→ **PAGE EXCERPT**:
-*-*-

Section 2.          The Board of Directors shall consist of at least five (5) Members and a maximum

of fifteen (15), elected at the Annual Meeting of the Corporation by vote of the

Members.  Directors shall serve for a term of two (2) years, and an individual

may not serve more than three (3) consecutive terms or six (6) consecutive years.

 

Section 3.          The Board of Directors may select the time and place for holding both Regular

Meetings of the Board as well as the Annual Meeting of the Members.

 

Section 4.          Special Meetings of the Board of Directors may be called by or at the request of

the President or any four (4) Directors by giving notice, of the date, time, place,

and purpose of such Meeting, to all Directors at least two (2) days in advance of

such Meeting.

 

Section 5.          A majority of the Board of Directors shall constitute a quorum for the transaction

of business at any Meeting of the Board.

 

Section 6.          Directors as such shall not receive any salaries for their services.

 

Section 7.          Any vacancy occurring on the Board of Directors shall be filled by the Board of

Directors. 

 

Section 8.          The Board of Directors, by affirmative vote of two thirds of all Directors of the

Board, may suspend or expel a Director for cause.  Any Director may resign by

filing written resignation with the secretary.

 

ARTICLE VII

 

Officers

 

Section 1.          The officers of the Corporation shall be a President, Vice President, Secretary,

Treasurer, and such other officers as may be elected in accordance with the

provisions of this Article.  The officers shall be Members of the Corporation. 

Any two or more offices may be held by the same person, except the offices of

President and Secretary, and President and Treasurer.

 

Section 2.          The officers of the Corporation shall be elected annually by the incoming Board

of Directors at the Annual Meeting.  Each officer shall hold office until his or

her successor shall have been elected and qualified.  Officers may be removed

from office by a majority vote of the Board of Directors.

-*-*-

→ **DATA LISTING**:

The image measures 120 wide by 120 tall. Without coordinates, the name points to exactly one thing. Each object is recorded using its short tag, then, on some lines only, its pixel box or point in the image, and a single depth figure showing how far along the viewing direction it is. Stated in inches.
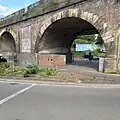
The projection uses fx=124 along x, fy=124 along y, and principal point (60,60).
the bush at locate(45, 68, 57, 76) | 293.4
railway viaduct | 332.4
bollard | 345.4
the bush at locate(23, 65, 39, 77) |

-*-*-

→ **AIM OF THE EXERCISE**:
Copy the bylaws excerpt again, starting with "of Directors at" and going on through "Board of Directors.", with "successor" changed to "replacement".

→ **EXERCISE SOLUTION**:
of Directors at the Annual Meeting.  Each officer shall hold office until his or

her replacement shall have been elected and qualified.  Officers may be removed

from office by a majority vote of the Board of Directors.